= Activity =
The lines to copy from the data below are those that hold the string "TRIANGLE".

= Provided records =
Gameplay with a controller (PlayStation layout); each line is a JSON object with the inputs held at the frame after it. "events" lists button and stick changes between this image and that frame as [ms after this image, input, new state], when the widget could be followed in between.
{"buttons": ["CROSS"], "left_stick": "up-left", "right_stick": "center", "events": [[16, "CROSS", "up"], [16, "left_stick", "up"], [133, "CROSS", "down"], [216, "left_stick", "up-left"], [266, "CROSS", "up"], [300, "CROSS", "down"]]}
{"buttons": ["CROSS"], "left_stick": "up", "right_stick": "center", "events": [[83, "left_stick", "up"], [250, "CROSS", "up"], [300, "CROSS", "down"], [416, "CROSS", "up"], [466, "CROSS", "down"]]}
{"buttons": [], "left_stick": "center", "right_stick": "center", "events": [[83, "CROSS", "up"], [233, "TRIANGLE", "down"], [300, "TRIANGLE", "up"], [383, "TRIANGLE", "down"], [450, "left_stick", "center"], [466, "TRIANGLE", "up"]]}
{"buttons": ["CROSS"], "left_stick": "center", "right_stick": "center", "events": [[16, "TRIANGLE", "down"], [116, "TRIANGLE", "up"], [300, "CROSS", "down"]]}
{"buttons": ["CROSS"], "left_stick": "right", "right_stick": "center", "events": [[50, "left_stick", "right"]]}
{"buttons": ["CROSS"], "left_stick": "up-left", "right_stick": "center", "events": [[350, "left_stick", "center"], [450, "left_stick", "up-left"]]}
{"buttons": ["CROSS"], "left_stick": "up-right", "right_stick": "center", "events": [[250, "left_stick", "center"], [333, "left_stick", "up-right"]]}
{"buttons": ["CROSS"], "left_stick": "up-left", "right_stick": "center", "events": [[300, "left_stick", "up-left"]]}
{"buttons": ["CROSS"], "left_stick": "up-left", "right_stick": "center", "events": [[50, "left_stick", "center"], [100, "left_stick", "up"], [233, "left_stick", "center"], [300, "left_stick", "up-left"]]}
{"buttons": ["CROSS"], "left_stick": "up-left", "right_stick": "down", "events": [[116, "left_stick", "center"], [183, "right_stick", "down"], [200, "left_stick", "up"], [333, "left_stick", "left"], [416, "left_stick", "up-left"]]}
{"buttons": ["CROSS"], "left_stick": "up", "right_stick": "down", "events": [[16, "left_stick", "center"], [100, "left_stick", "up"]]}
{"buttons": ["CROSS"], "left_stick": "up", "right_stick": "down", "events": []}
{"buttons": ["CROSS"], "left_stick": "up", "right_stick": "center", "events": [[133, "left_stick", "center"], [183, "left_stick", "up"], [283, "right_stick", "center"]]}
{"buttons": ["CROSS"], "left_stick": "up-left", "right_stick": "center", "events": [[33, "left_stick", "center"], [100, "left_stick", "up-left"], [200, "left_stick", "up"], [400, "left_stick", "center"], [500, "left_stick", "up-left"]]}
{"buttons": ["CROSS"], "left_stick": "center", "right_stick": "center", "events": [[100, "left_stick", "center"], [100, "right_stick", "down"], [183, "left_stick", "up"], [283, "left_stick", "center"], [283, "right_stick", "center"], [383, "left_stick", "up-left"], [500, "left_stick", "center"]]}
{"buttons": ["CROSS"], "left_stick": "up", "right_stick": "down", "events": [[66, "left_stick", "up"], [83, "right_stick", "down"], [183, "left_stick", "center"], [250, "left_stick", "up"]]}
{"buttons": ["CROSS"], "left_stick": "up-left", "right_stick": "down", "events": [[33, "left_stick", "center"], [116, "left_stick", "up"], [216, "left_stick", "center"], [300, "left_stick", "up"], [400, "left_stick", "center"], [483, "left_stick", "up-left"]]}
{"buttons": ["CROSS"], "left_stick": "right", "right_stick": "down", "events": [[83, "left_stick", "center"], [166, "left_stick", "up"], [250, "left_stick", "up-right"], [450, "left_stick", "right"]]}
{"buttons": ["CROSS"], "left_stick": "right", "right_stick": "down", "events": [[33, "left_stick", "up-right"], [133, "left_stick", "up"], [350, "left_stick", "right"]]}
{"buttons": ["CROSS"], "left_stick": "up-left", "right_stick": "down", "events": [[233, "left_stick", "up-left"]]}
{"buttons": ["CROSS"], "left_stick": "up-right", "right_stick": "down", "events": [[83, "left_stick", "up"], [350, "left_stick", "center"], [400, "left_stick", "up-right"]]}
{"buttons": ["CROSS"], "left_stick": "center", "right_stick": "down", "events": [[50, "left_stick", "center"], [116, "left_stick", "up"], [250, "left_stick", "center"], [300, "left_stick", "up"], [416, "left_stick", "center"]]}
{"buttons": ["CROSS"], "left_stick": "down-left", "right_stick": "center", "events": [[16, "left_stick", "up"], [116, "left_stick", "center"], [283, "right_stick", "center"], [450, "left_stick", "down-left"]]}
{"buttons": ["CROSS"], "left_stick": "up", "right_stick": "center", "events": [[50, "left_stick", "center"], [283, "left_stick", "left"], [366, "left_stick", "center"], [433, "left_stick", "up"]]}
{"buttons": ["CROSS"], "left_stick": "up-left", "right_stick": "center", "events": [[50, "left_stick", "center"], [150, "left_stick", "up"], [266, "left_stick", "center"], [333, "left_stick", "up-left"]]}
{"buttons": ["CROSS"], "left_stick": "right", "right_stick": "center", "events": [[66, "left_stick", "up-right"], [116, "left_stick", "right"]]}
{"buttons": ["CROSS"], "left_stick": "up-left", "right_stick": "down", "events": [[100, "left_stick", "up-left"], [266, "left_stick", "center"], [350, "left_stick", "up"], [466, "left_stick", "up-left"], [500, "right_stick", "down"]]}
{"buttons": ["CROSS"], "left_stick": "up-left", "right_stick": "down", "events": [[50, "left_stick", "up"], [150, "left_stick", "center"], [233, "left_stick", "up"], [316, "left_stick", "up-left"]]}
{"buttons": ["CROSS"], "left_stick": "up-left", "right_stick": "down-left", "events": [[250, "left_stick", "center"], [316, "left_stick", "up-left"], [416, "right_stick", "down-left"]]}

= Answer for the task =
{"buttons": [], "left_stick": "center", "right_stick": "center", "events": [[83, "CROSS", "up"], [233, "TRIANGLE", "down"], [300, "TRIANGLE", "up"], [383, "TRIANGLE", "down"], [450, "left_stick", "center"], [466, "TRIANGLE", "up"]]}
{"buttons": ["CROSS"], "left_stick": "center", "right_stick": "center", "events": [[16, "TRIANGLE", "down"], [116, "TRIANGLE", "up"], [300, "CROSS", "down"]]}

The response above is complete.